Le risque de nullité de la clause
En l'absence de cette désignation explicite et précise, et même si le testament nomme un légataire universel pour la dévolution du patrimoine du défunt, la clause ne pourra être appliquée, puisque les capitaux issus du contrat d'assurance-vie sont réputés ne pas faire partie de la succession de l'assuré.
Toute autre interprétation, et notamment celle considérant que la référence au testament dans le contrat d'assurance, sans désignation explicite, est suffisante pour prouver la volonté du défunt de transmettre les capitaux au légataire avec la fiscalité favorable de l'assurance-vie, pourrait être contestée par l'administration fiscale. En effet, celle-ci pourrait estimer que le contrat n'a pas de bénéficiaire désigné et en conclure que le capital-décès fait partie de la succession de l'assuré. Les héritiers, dont le légataire, seraient dans ce cas redevables des droits de mutation sur les sommes versées par l'assureur.

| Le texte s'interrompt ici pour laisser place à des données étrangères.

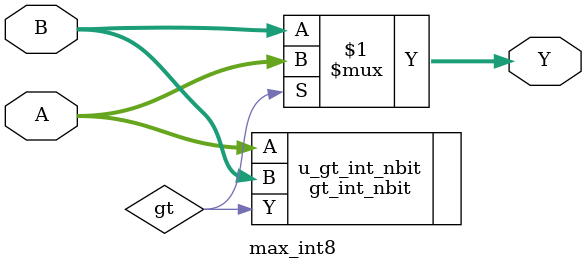
<source format=v>

module max_int8 #(
    parameter WIDTH = 8
)(
    input [WIDTH-1:0] A,
    input [WIDTH-1:0] B,
    output [WIDTH-1:0] Y,
);

    wire gt;
    gt_int_nbit #(
        .WIDTH(WIDTH)
    ) u_gt_int_nbit (
        .A(A),
        .B(B),
        .Y(gt)
    );

    assign Y = gt ? A : B;

endmodule

</source>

Le bénéficiaire de substitution
Certes, il est d'usage que le contrat d'assurance-vie prévoit un bénéficiaire de substitution, généralement les héritiers ("..., à défaut les héritiers de l'assuré"). Dans ce cas, le légataire désigné dans le testament sera considéré comme bénéficiaire du contrat d'assurance-vie, mais il devra partager le bénéfice du contrat avec les éventuels autres héritiers. Par exemple, les enfants de l'assuré, que ce dernier aurait voulu écarter du bénéfice du contrat d'assurance au profit du légataire universel, peuvent venir concurrencer ce dernier dans la répartition des capitaux remis par l'assureur.
Les précautions à prendre
Le choix d'une clause bénéficiaire par testament, s'il présente des avantages certains, comporte aussi l'obligation pour le souscripteur du contrat d'assurance-vie de veiller à ce que la désignation mentionnée dans le testament demeure d'actualité.
La référence à un contrat initial qui n'est plus celui en cours au jour du décès, la révocation du testament par une disposition postérieure sont également des obstacles à la transmission des capitaux dans les conditions prévues par le Code des assurances et par le souscripteur.